> [Records to process]:

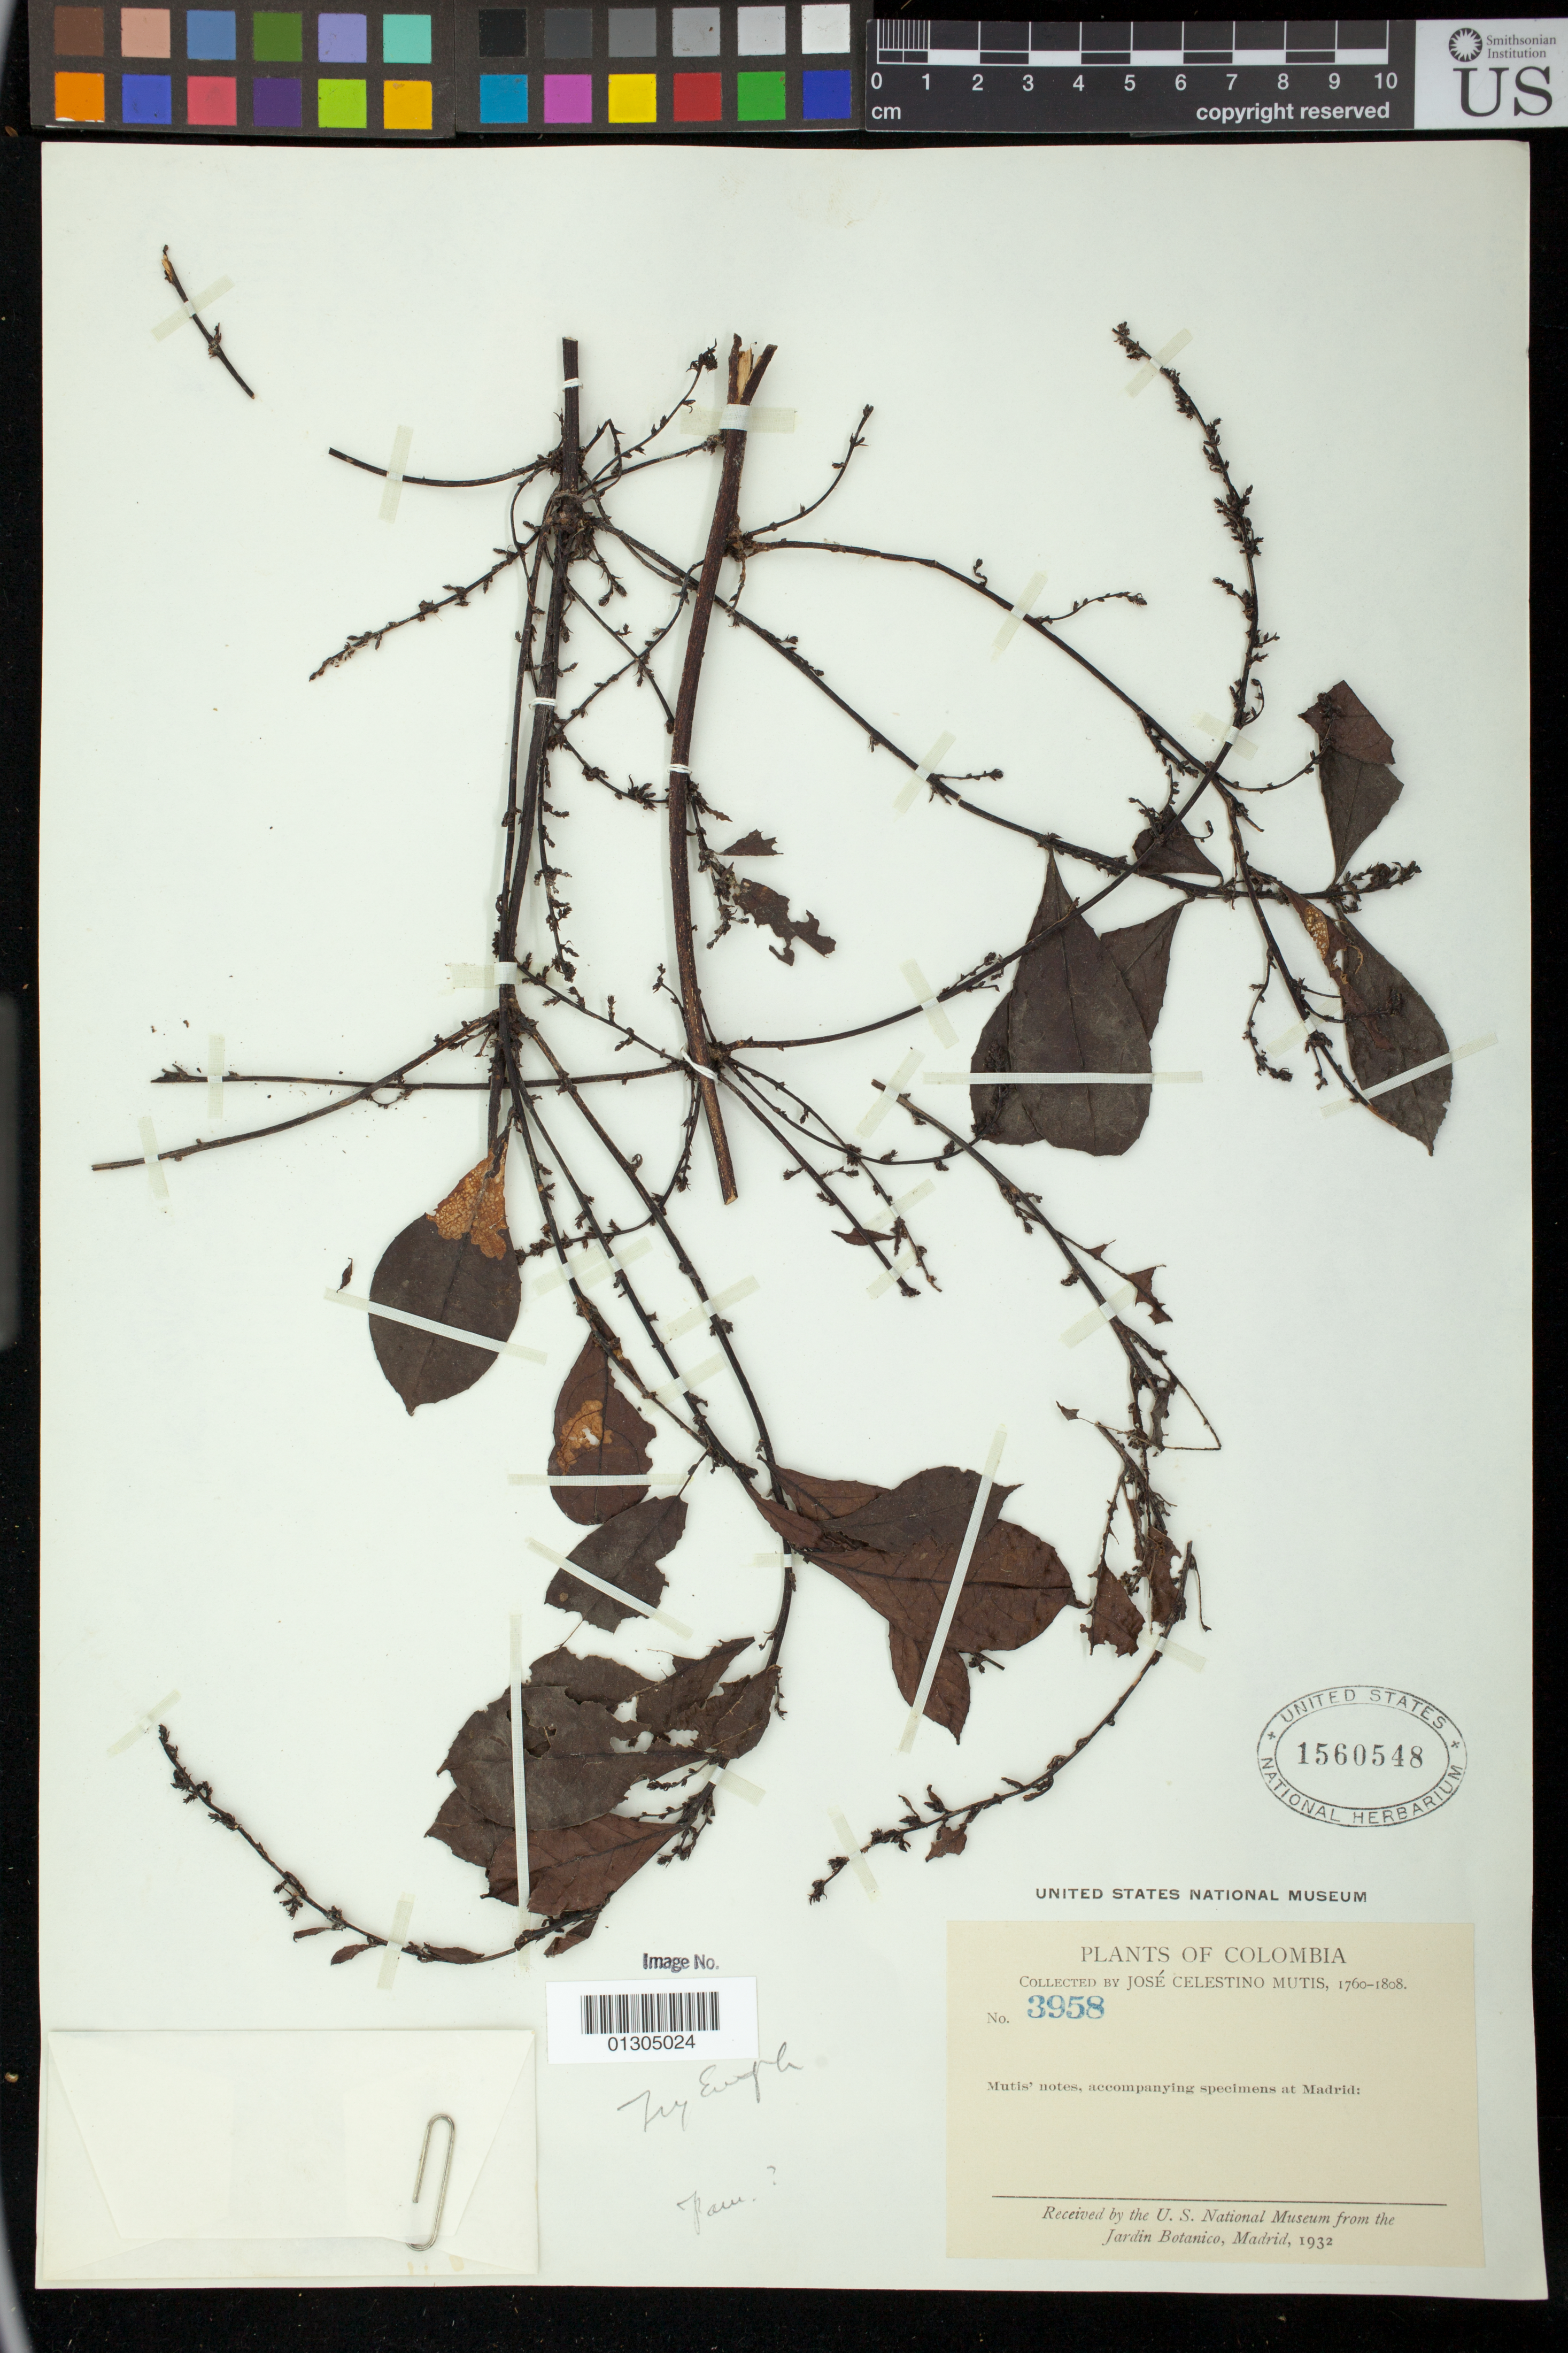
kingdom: Plantae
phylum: Tracheophyta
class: Magnoliopsida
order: Malpighiales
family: Euphorbiaceae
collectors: J. C. B. Mutis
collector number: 3958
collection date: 1760/1808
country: Colombia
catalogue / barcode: US 1560548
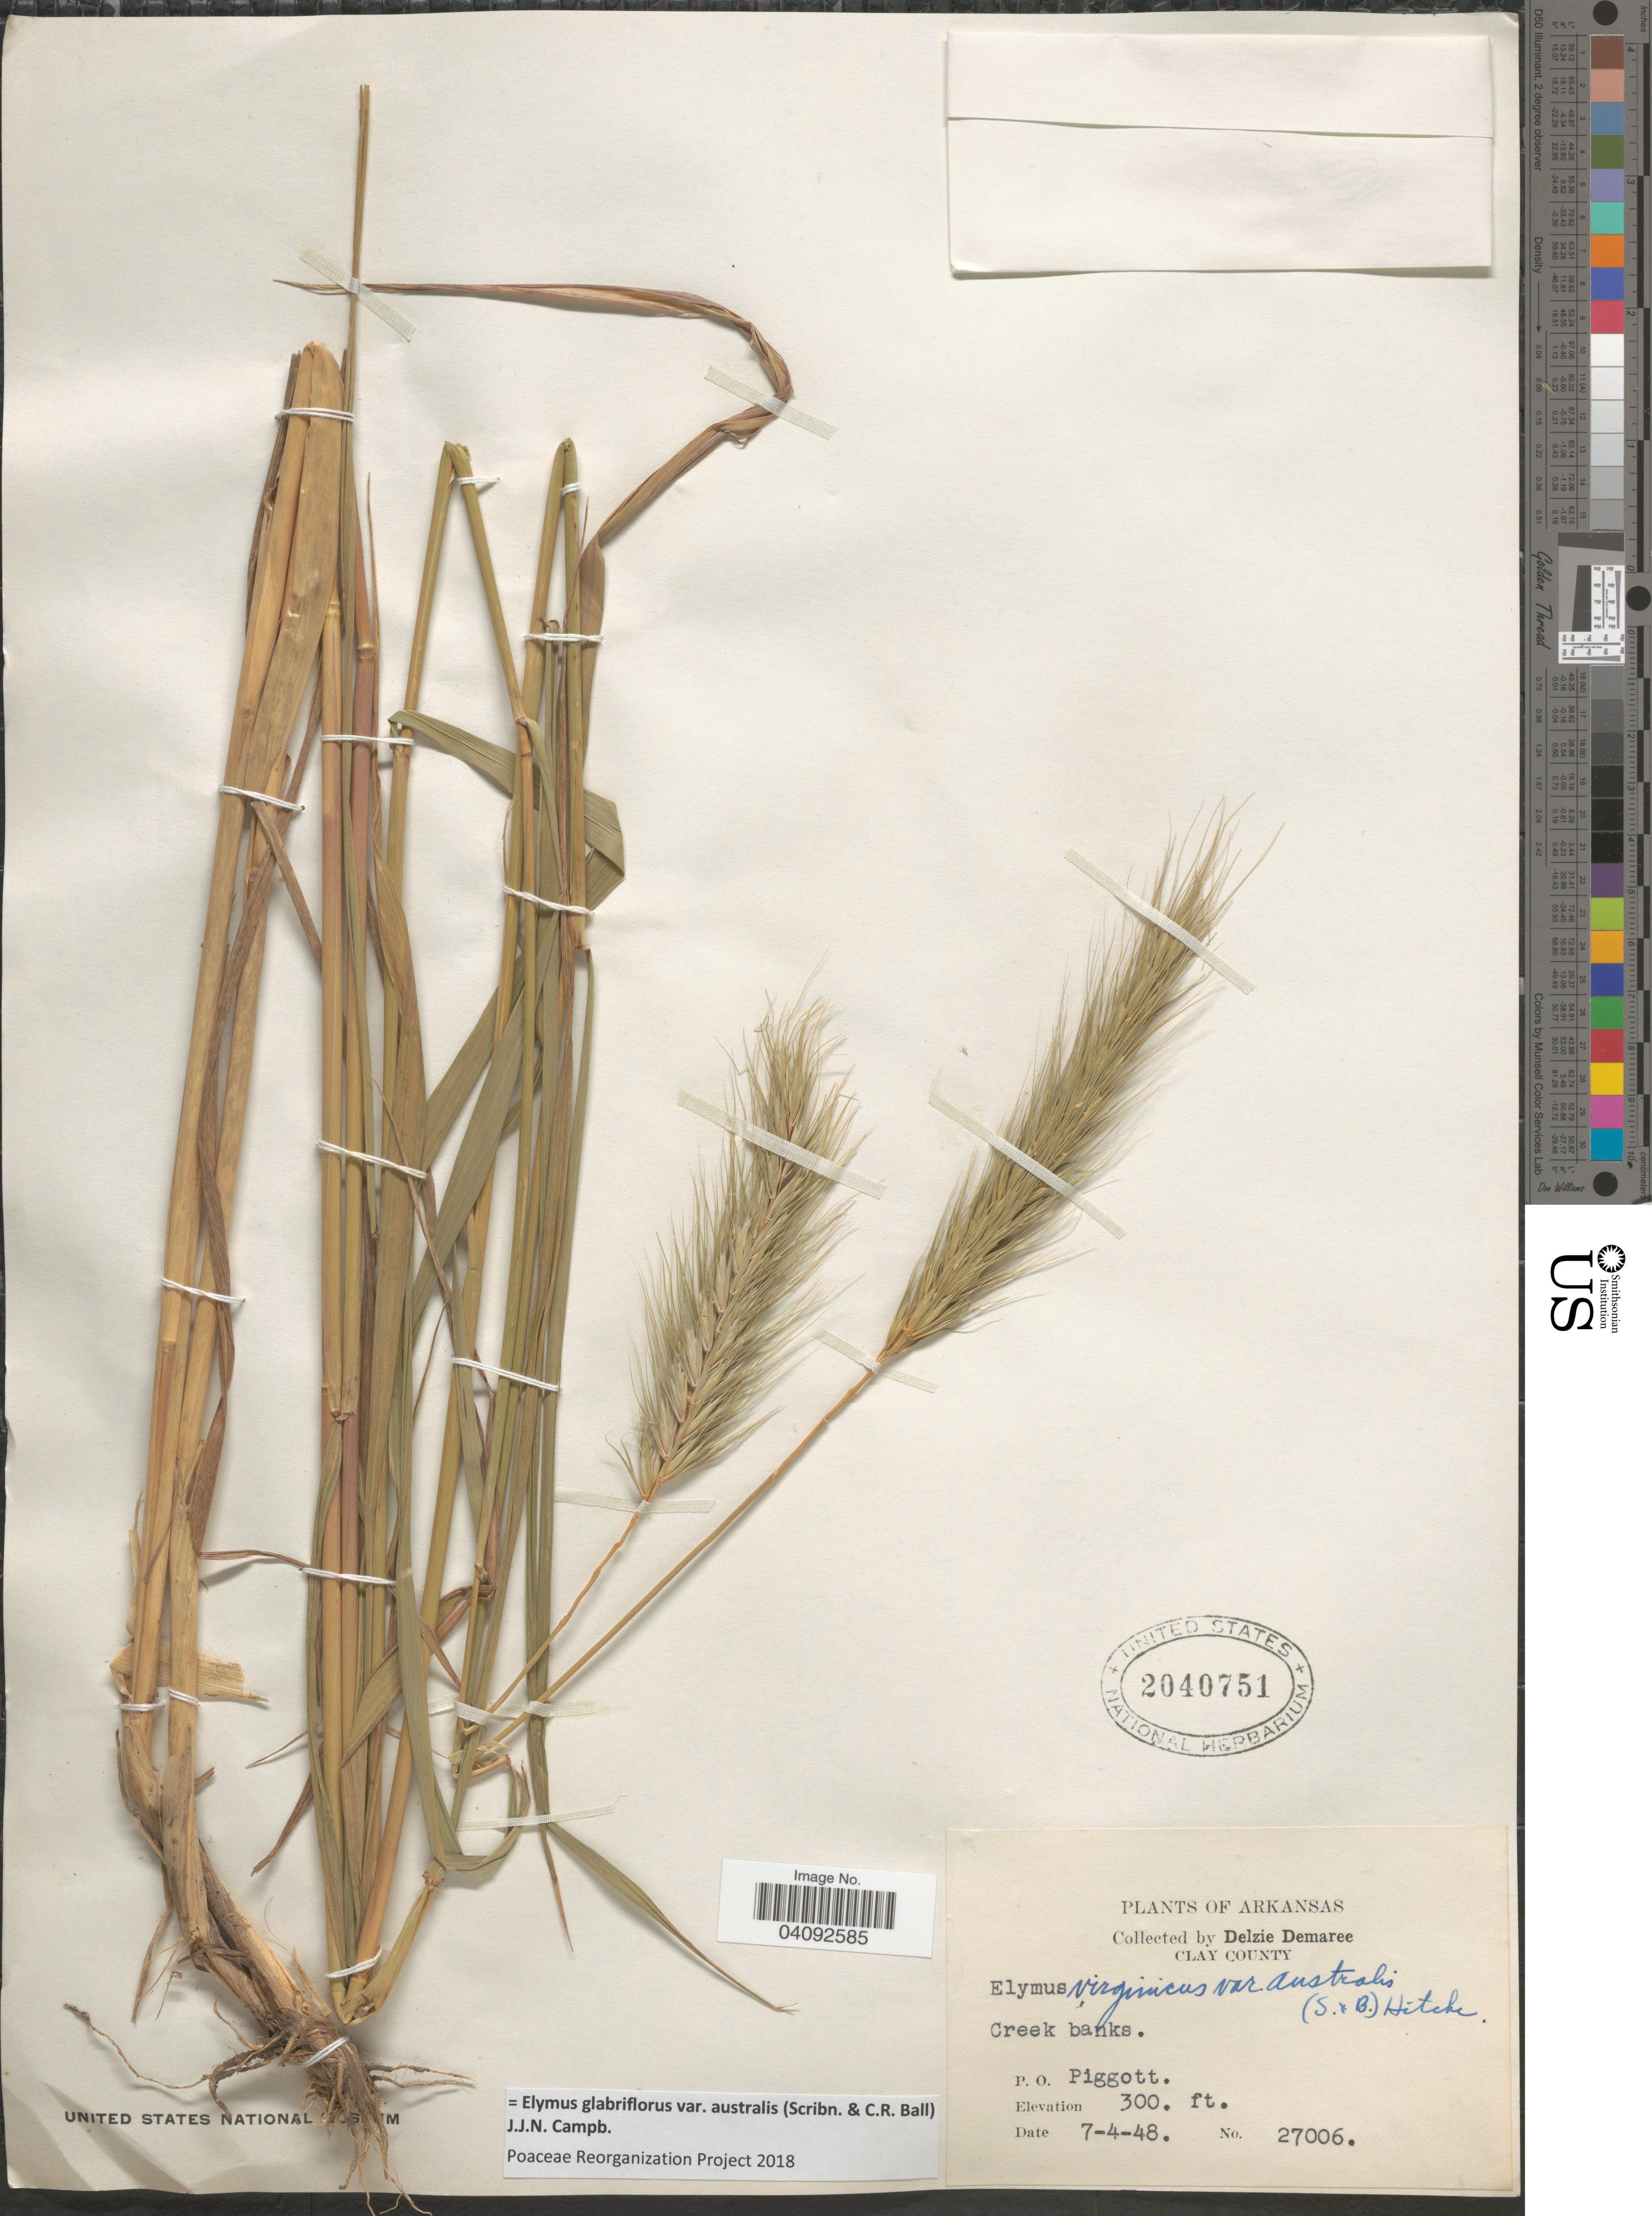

> [Directive]:
Reproduce every line of the records above word for word, leaving out the pictures.

> [Output for this exercise]:
kingdom: Plantae
phylum: Tracheophyta
class: Magnoliopsida
order: Malpighiales
family: Euphorbiaceae
collectors: J. C. B. Mutis
collector number: 3958
collection date: 1760/1808
country: Colombia
catalogue / barcode: US 1560548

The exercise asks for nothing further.